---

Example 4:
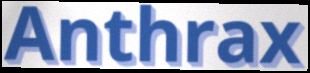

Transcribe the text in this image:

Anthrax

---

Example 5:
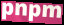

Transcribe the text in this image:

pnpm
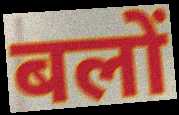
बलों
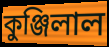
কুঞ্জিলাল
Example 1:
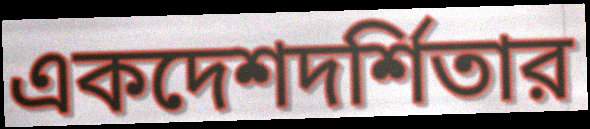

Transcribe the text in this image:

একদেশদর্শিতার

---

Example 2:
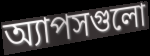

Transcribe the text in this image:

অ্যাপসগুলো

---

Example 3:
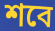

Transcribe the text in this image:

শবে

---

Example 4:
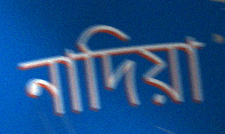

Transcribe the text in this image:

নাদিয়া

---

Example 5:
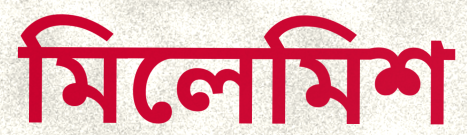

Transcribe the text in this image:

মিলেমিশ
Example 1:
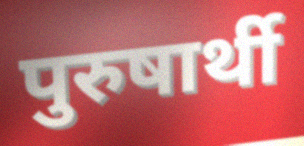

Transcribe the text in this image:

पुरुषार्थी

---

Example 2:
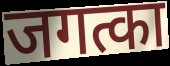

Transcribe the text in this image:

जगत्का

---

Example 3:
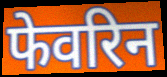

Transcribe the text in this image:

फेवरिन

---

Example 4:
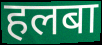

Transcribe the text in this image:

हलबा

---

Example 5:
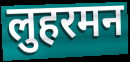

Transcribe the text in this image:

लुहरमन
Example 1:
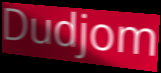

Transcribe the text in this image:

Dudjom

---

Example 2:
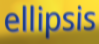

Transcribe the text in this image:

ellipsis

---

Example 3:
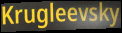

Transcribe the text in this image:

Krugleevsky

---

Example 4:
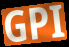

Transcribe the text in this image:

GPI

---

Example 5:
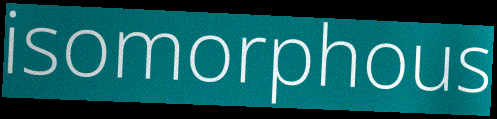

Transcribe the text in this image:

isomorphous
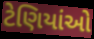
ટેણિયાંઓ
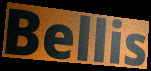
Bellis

+===+

(Task statement)
The records above, minus their pictures, are to be returned word for word.

(Result for this exercise)
---

Example 4:

Transcribe the text in this image:

Anthrax

---

Example 5:

Transcribe the text in this image:

pnpm
बलों
কুঞ্জিলাল
Example 1:

Transcribe the text in this image:

একদেশদর্শিতার

---

Example 2:

Transcribe the text in this image:

অ্যাপসগুলো

---

Example 3:

Transcribe the text in this image:

শবে

---

Example 4:

Transcribe the text in this image:

নাদিয়া

---

Example 5:

Transcribe the text in this image:

মিলেমিশ
Example 1:

Transcribe the text in this image:

पुरुषार्थी

---

Example 2:

Transcribe the text in this image:

जगत्का

---

Example 3:

Transcribe the text in this image:

फेवरिन

---

Example 4:

Transcribe the text in this image:

हलबा

---

Example 5:

Transcribe the text in this image:

लुहरमन
Example 1:

Transcribe the text in this image:

Dudjom

---

Example 2:

Transcribe the text in this image:

ellipsis

---

Example 3:

Transcribe the text in this image:

Krugleevsky

---

Example 4:

Transcribe the text in this image:

GPI

---

Example 5:

Transcribe the text in this image:

isomorphous
ટેણિયાંઓ
Bellis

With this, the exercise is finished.